(Requirement) The records follow. Copy them exactly, but omit the pictures.

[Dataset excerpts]
○ ○ ○ ○ ○

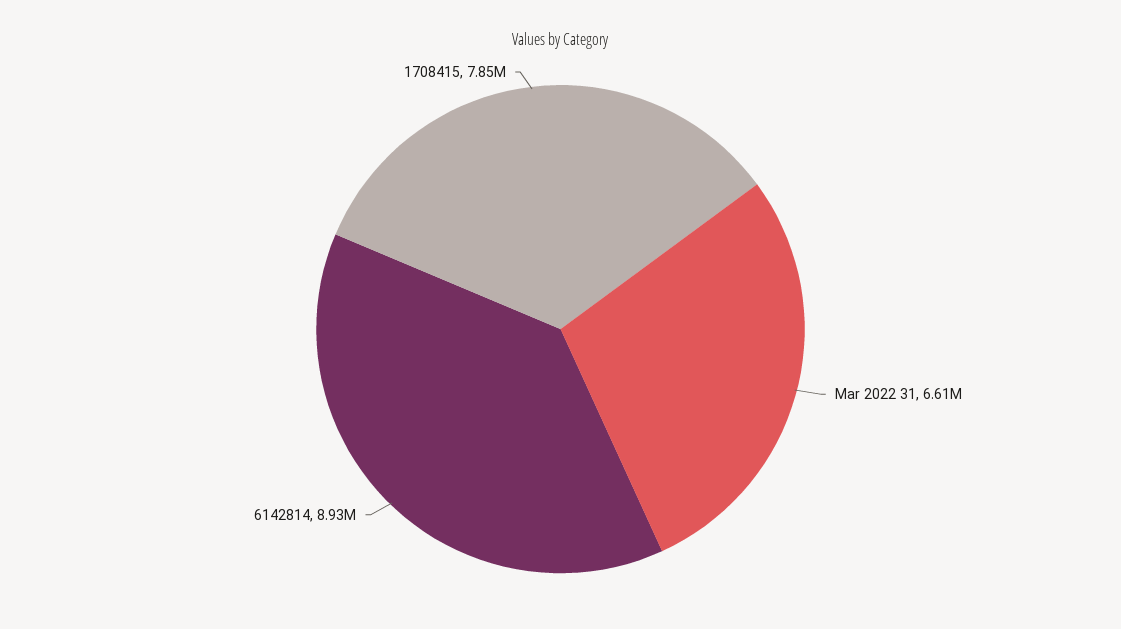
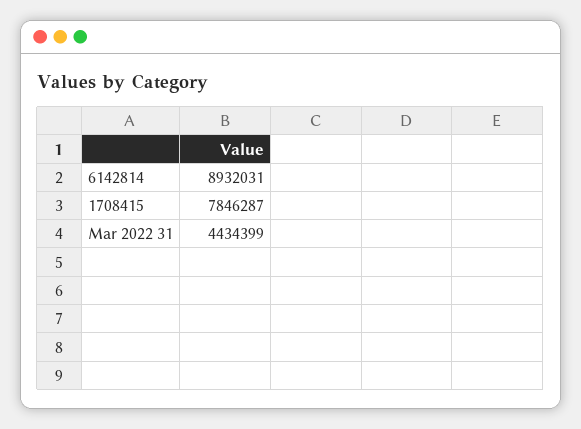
  {
-   "Mar 2022 31": 6610000,
+   "Mar 2022 31": 4434399,
    "6142814": 8932031,
    "1708415": 7846287
  }

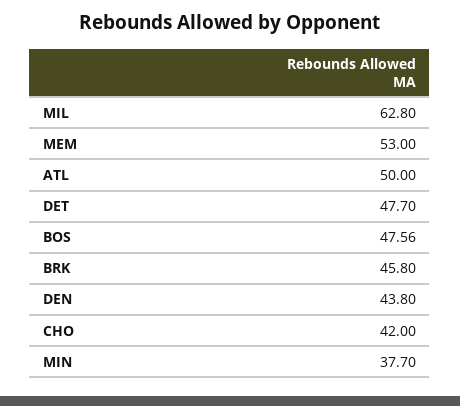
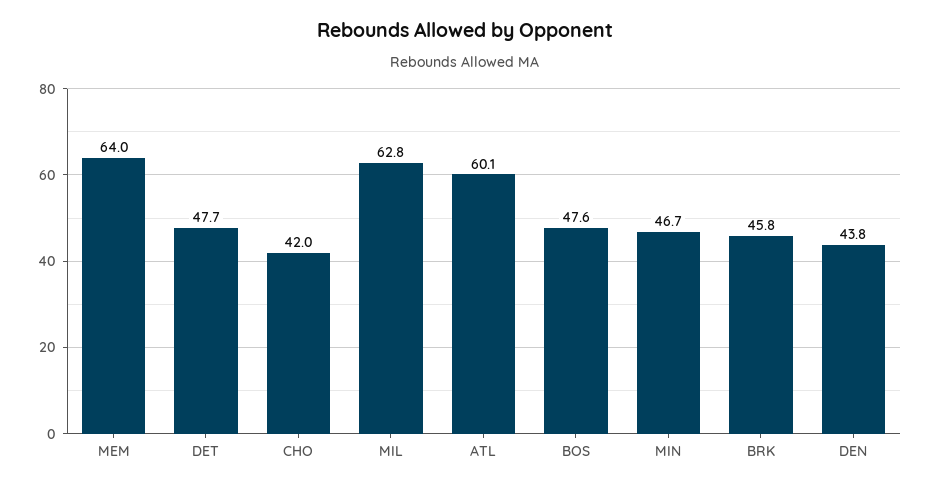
  {
    "MIL": 62.8,
-   "MEM": 53,
+   "MEM": 64,
-   "ATL": 50,
+   "ATL": 60.1,
    "DET": 47.7,
    "BOS": 47.56,
    "BRK": 45.8,
    "DEN": 43.8,
    "CHO": 42,
-   "MIN": 37.7
+   "MIN": 46.7
  }

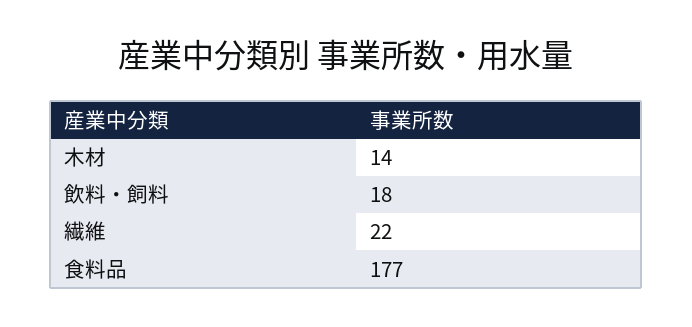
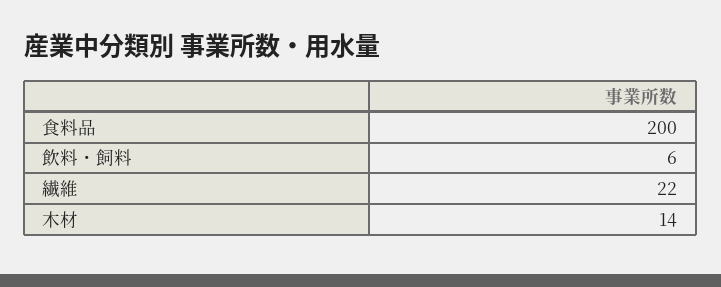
  {
    "木材": 14,
-   "飲料・飼料": 18,
+   "飲料・飼料": 6,
    "繊維": 22,
-   "食料品": 177
+   "食料品": 200
  }

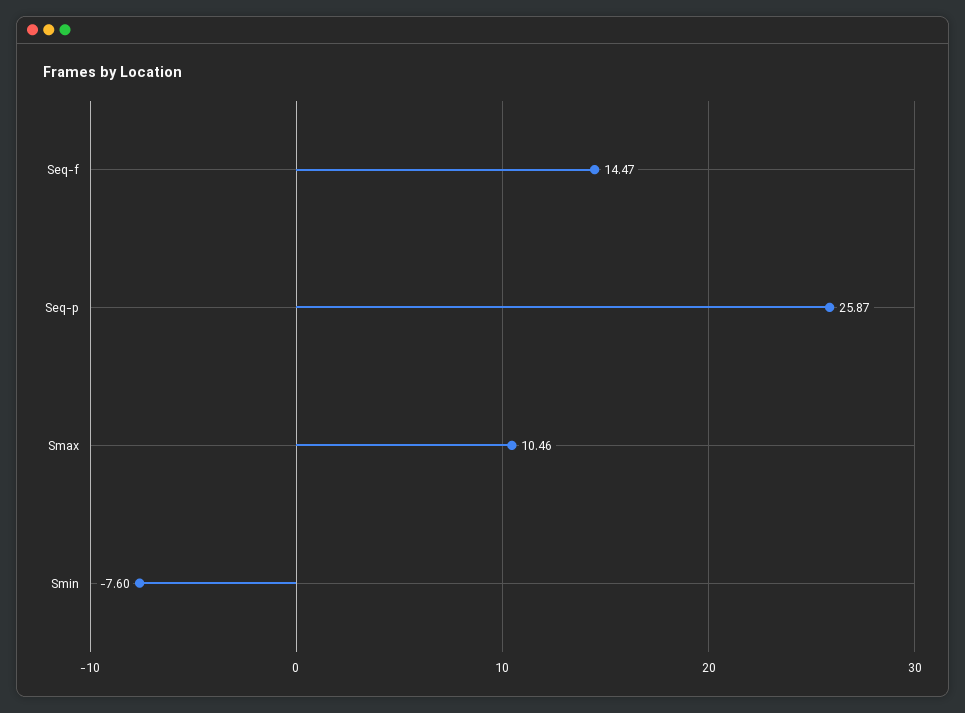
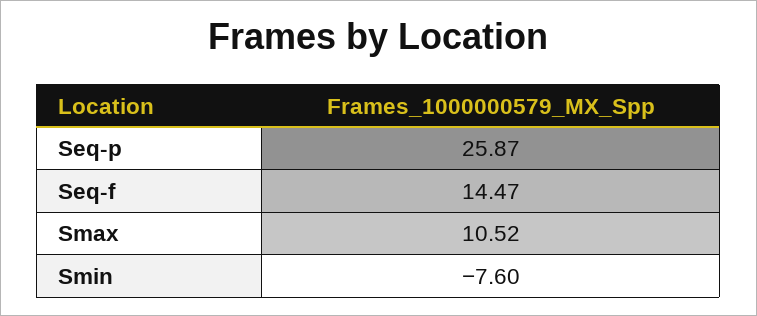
  {
    "Seq-f": 14.47,
    "Seq-p": 25.87,
-   "Smax": 10.46,
+   "Smax": 10.52,
    "Smin": -7.6
  }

○ ○ ○ ○ ○

(Task output)
  {
-   "Mar 2022 31": 6610000,
+   "Mar 2022 31": 4434399,
    "6142814": 8932031,
    "1708415": 7846287
  }

  {
    "MIL": 62.8,
-   "MEM": 53,
+   "MEM": 64,
-   "ATL": 50,
+   "ATL": 60.1,
    "DET": 47.7,
    "BOS": 47.56,
    "BRK": 45.8,
    "DEN": 43.8,
    "CHO": 42,
-   "MIN": 37.7
+   "MIN": 46.7
  }

  {
    "木材": 14,
-   "飲料・飼料": 18,
+   "飲料・飼料": 6,
    "繊維": 22,
-   "食料品": 177
+   "食料品": 200
  }

  {
    "Seq-f": 14.47,
    "Seq-p": 25.87,
-   "Smax": 10.46,
+   "Smax": 10.52,
    "Smin": -7.6
  }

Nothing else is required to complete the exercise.